Clinical significance of thyroid incidentalomas detected on fluorodeoxyglucose positron emission tomography scan (PETomas): Its original description and now


Jacques How1, Roger Tabah2, Elliot J Mitmaker2,  
1 Division of Endocrinology, McGill University Health Center, Montreal, Quebec, Canada
2 Department of Surgery, McGill University Health Center, Montreal, Quebec, Canada

Correspondence Address:
Dr. Elliot J Mitmaker
Department of Surgery, Section of Endocrine Surgery, McGill University Health Centre, Royal Victoria Hospital, Glen Site, 1001 Boul Decarie, Bureau D02.7324,Montréal, Québec H4A 3J1
Canada




How to cite this article:
How J, Tabah R, Mitmaker EJ. Clinical significance of thyroid incidentalomas detected on fluorodeoxyglucose positron emission tomography scan (PETomas): Its original description and now.World J Nucl Med 2020;19:179-179


How to cite this URL:
How J, Tabah R, Mitmaker EJ. Clinical significance of thyroid incidentalomas detected on fluorodeoxyglucose positron emission tomography scan (PETomas): Its original description and now.
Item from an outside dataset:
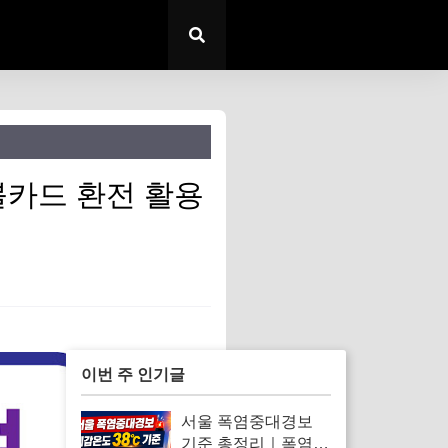
블카드 환전 활용
이번 주 인기글
서울 폭염중대경보
기준 총정리｜폭염경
World J Nucl Med [serial online] 2020 [cited 2020 Aug 4 ];19:179-179
Available from: http://www.wjnm.org/text.asp?2020/19/2/179/286461


Full Text



Dear Editor,

We read with much interest the paper,[1] “Clinical significance of thyroid incidentalomas detected on fluorodeoxyglucose positron emission tomography scan (PETomas): An Indian experience” by Kumar et al. published in the July–September 2019 issue of your journal. In April 2011, our team published our findings on this topic, at which time we suggested that this thyroid entity should be called “PETomas.”[2] We are, therefore, extremely surprised that Kumar et al. did not cite our publication and acknowledge our role in initiating the use of the term “PETomas.”

We would also like to draw the attention of your readers to a paper published in 2008 by Katz and Shaha of the Memorial Sloan-Kettering Cancer Center, wherein they proposed that this thyroid finding should be called “PET-associated incidental neoplasms (PAINS).”[3] Neither “PAINS” nor “PETomas” have thus far caught on in the literature so that we heartily welcome the usage of “PETomas” by Kumar et al. We believe that this term is simple and meaningful.

Financial support and sponsorship

Nil.

Conflicts of interest

There are no conflicts of interest.

References

1Kumar AA, Datta G, Singh H, Mukherjee PB, Vangal S. Clinical significance of thyroid incidentalomas detected on fluorodeoxyglucose positron emission tomography scan (PETomas): An Indian experience. World J Nucl Med 2019;18:273-82.
2Nishimori H, Tabah R, Hickeson M, How J. Incidental thyroid “PETomas”: Clinical significance and novel description of the self-resolving variant of focal FDG-PET thyroid uptake. Can J Surg 2011;54:83-8.
3Katz SC, Shaha A. PET-associated incidental neoplasms of the thyroid. J Am Coll Surg 2008;207:259-64.